Kuala Lumpur reacts to Islamic revival

January 17, 1997

Malaysia is to create a new Arabic centre in response to growing student interest in Islamic studies. The centre, which will be based at the University Kebangsaan Malaysia, will act as a feeder for the Arabic-medium Islamic university that the government plans to set up later this year.

Education minister Datuk Seri Najib Tun Abdul Razak said the centre will be akin to a reestablished Kolej Islam Malaya, an Islamic institution of higher learning that closed in January 1971. Its functions were taken over by UKM's faculty of Islamic studies.

The number of students interested in pursuing Islamic studies with Arabic as a medium of instruction is constantly increasing. There are 10,000 Malaysian students in the Middle East: 5,000 are in Egypt, 3,000 in Jordan and others in Morocco, Algeria, Sudan and Libya.

With this in mind, a group of former KIM graduates are proposing the college be reestablished as a matriculation centre. The ministry is studying the proposal and according to Dr Najib, will place it before the cabinet as soon as possible for a final decision.

"Once approved, we will work towards establishing the centre as a university college within the UKM campus next year," Dr Najib added.

Fifteen members of KIM's former graduates' association, led by its central committee chairman, Datuk Dr Abdul Hamid Othman, presented Dr Najib with a memorandum at the ministry recently, proposing the reestablishment of the college. Dr Hamid is also minister in the prime minister's department.

Dr Najib said: "Many problems can arise when our students go overseas, among them a large outflow of money." It will also help establish Malaysia as a centre of excellence in the field of Islamic studies, he added.
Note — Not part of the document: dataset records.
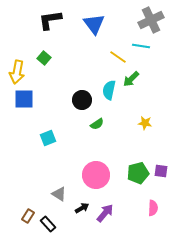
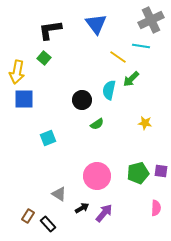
black L-shape: moved 10 px down
blue triangle: moved 2 px right
pink circle: moved 1 px right, 1 px down
pink semicircle: moved 3 px right
purple arrow: moved 1 px left
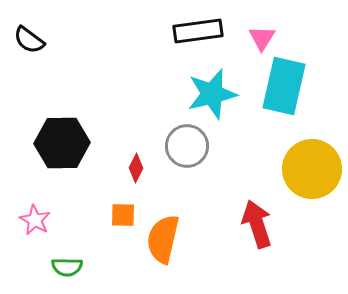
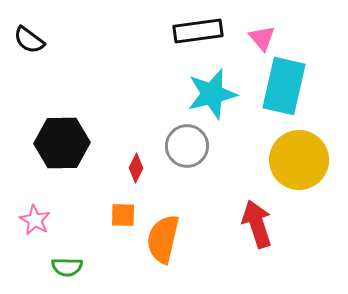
pink triangle: rotated 12 degrees counterclockwise
yellow circle: moved 13 px left, 9 px up
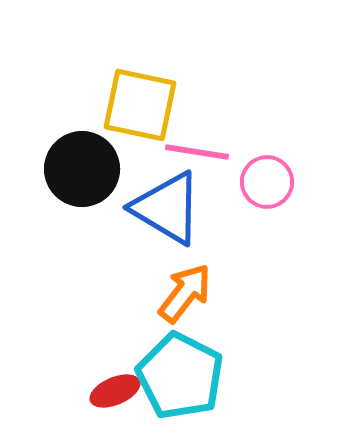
Dr Najib hopes the institution will produce ulemas, scholars of Islamic studies who are proficient in Arabic.

The Islamic studies concept is not exclusively geared to producing clergy - graduates can choose to be lawyers or doctors albeit ones who have a thorough grounding in religious matters.

Although students from overseas will also be admitted into the matriculation centre, the priority will be given for local students.